SELECTED TEXT
####################

On The Passing of David Lynch
Ah man. I always feel a little foolish mourning the death of a person I've never met but there's a handful of artists who just feel so immortal that it's hard to process a world without them. David Lynch has been a part of my conscious for the majority of my life – his movies, his artwork, his words, his personality – and I'm not too sure how to break the news to myself. For me, not knowing the actual man himself, nothing has really changed. But reality has objectively shifted and I feel like I need to adjust something that's not actually tangible. It feels a bit like being forced to self-amputate a phantom limb. What exactly am I so upset about?

####################

RECORD SET
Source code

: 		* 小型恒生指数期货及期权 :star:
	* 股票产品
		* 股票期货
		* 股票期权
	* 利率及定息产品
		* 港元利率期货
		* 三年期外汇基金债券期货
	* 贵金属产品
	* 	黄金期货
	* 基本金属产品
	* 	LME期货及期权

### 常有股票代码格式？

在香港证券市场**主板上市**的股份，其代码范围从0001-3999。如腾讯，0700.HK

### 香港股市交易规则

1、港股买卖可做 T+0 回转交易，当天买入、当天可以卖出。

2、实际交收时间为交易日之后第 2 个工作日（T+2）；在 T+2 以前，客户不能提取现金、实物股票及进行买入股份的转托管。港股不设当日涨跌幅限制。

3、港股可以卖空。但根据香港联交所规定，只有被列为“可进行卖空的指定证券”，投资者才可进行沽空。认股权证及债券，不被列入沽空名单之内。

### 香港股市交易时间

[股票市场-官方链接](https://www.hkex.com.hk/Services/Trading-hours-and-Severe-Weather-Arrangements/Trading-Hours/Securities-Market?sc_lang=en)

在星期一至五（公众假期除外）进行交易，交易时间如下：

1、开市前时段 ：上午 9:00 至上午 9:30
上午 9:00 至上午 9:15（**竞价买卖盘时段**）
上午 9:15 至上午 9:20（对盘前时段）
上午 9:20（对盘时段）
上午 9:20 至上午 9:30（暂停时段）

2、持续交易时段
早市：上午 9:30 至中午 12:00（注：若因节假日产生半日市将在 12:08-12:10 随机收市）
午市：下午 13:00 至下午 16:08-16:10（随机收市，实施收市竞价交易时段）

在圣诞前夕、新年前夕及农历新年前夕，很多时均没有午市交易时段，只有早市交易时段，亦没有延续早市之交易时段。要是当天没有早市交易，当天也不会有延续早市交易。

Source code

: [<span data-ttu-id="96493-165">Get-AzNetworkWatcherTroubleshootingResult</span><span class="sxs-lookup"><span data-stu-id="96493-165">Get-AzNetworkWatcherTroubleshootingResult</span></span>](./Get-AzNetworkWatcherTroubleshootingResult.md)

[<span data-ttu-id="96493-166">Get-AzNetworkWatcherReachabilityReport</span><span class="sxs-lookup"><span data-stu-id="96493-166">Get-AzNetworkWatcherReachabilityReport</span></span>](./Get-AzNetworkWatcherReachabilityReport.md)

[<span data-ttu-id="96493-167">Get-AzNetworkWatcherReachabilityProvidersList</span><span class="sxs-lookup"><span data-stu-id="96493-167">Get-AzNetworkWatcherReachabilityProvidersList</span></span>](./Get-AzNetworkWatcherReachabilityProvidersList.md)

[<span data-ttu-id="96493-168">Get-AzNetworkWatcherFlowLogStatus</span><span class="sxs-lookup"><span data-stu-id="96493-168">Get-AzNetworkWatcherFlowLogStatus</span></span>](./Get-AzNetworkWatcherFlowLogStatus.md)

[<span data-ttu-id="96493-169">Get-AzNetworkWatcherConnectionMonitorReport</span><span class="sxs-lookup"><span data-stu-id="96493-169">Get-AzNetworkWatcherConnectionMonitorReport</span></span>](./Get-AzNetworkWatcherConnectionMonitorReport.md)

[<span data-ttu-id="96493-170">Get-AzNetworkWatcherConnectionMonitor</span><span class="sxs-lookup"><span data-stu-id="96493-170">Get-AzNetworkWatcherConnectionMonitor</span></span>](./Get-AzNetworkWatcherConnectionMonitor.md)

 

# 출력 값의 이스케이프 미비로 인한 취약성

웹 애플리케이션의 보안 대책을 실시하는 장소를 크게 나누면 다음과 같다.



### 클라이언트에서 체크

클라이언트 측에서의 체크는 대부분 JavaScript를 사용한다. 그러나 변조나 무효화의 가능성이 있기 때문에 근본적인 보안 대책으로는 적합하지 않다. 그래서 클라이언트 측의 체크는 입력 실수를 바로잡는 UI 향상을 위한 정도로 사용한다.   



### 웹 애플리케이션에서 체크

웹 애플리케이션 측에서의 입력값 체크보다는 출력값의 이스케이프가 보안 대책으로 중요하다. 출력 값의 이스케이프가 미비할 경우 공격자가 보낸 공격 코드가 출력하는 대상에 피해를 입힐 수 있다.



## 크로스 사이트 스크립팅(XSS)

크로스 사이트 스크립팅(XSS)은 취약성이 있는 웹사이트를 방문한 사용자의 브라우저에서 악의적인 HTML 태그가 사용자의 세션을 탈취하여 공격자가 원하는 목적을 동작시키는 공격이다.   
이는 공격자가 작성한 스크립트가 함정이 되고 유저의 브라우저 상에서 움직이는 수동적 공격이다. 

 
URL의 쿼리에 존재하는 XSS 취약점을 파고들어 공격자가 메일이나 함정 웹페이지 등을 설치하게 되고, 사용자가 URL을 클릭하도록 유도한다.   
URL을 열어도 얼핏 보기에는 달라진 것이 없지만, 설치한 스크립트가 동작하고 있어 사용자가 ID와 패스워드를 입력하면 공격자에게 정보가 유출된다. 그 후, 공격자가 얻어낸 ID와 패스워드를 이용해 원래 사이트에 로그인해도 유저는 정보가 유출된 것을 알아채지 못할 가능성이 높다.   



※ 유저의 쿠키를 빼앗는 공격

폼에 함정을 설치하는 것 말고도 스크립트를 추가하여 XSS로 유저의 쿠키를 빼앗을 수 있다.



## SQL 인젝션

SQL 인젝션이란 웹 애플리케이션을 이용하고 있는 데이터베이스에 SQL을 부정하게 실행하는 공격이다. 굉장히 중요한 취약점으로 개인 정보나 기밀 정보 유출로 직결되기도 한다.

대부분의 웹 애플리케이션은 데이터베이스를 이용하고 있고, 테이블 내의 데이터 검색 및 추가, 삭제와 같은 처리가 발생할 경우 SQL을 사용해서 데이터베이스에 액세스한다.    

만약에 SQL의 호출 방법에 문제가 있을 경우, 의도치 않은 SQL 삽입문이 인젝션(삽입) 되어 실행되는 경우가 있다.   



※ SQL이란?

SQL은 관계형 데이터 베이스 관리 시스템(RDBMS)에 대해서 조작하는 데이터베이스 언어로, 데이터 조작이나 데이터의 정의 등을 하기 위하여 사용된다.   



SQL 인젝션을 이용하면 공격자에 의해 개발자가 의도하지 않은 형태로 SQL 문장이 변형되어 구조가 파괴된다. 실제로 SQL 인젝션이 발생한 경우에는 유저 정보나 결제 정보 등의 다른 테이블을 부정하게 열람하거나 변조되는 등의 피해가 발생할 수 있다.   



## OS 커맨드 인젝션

####################

CHECK YOUR UNDERSTANDING
1) In the piece on the passing of David Lynch, what does the writer say adjusting to his death feels like?
2) Extend the piece on the passing of David Lynch by writing the next paragraph, picking up after its final question.
The entries have no role in this exercise.

RESPONSES FOR EACH TASK
1) It feels a bit like being forced to self-amputate a phantom limb.

2)
When something is called 'Lynchian' that usually means it’s bizarre, surreal, uncanny, or deceptively disturbing. But when I try to distill what I liked so much about the idea of David Lynch existing on the same planet as me, I keep coming back to one thing: his brand of joy. I’ve always loved Lynch’s sense of humor, the likes of which radiated through everything he did including his most upsetting scenes. He leaned into those unsettling contradictions, those giant question marks in the sky — the more ridiculous something was, the more terrifying it was. This pursuit of joy is what makes Dennis Hopper's Frank Booth in Blue Velvet so disturbing, a man who dominates and punishes others in pursuit of a high he can not longer achieve. Drinking beer, listening to music, hanging out with friends, huffing gas, having sex; he's doing everything 'right' in all of the wrong ways and not understanding why he can’t receive the results he demands. The terror of his character is this inability to feel actual pleasure while still being haunted by the memory of knowing what it could be.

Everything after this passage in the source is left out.